## Requirement
Your task is to transcribe each record exactly and to omit every image.

## Records for this exercise
===============

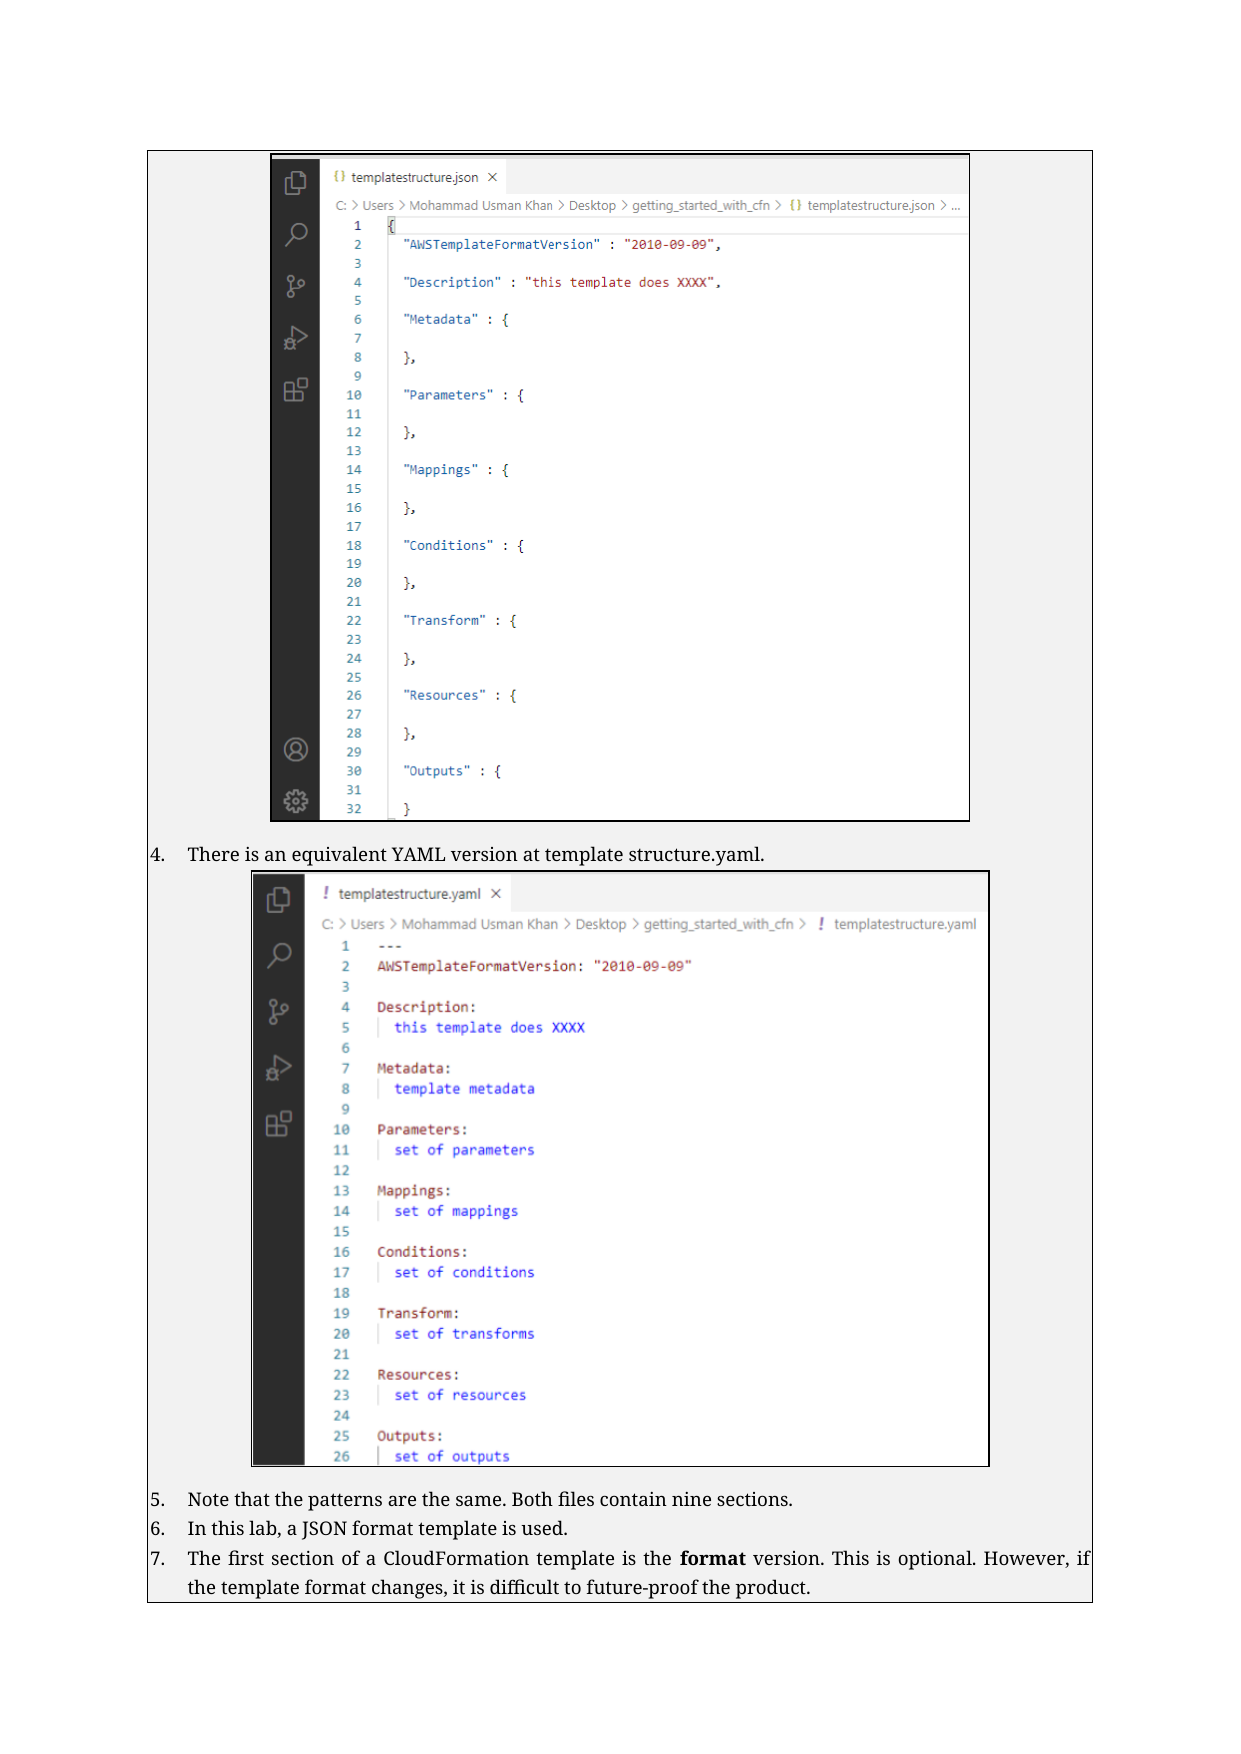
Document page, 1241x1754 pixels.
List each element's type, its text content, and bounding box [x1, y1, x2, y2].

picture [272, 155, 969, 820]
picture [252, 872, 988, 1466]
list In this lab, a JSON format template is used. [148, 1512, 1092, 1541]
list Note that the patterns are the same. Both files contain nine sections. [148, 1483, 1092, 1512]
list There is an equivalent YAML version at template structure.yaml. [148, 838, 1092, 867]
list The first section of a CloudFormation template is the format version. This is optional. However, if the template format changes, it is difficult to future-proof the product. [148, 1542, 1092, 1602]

===============

## Exercise solution
Document page, 1241x1754 pixels.
List each element's type, its text content, and bounding box [x1, y1, x2, y2].

picture [272, 155, 969, 820]
picture [252, 872, 988, 1466]
list In this lab, a JSON format template is used. [148, 1512, 1092, 1541]
list Note that the patterns are the same. Both files contain nine sections. [148, 1483, 1092, 1512]
list There is an equivalent YAML version at template structure.yaml. [148, 838, 1092, 867]
list The first section of a CloudFormation template is the format version. This is optional. However, if the template format changes, it is difficult to future-proof the product. [148, 1542, 1092, 1602]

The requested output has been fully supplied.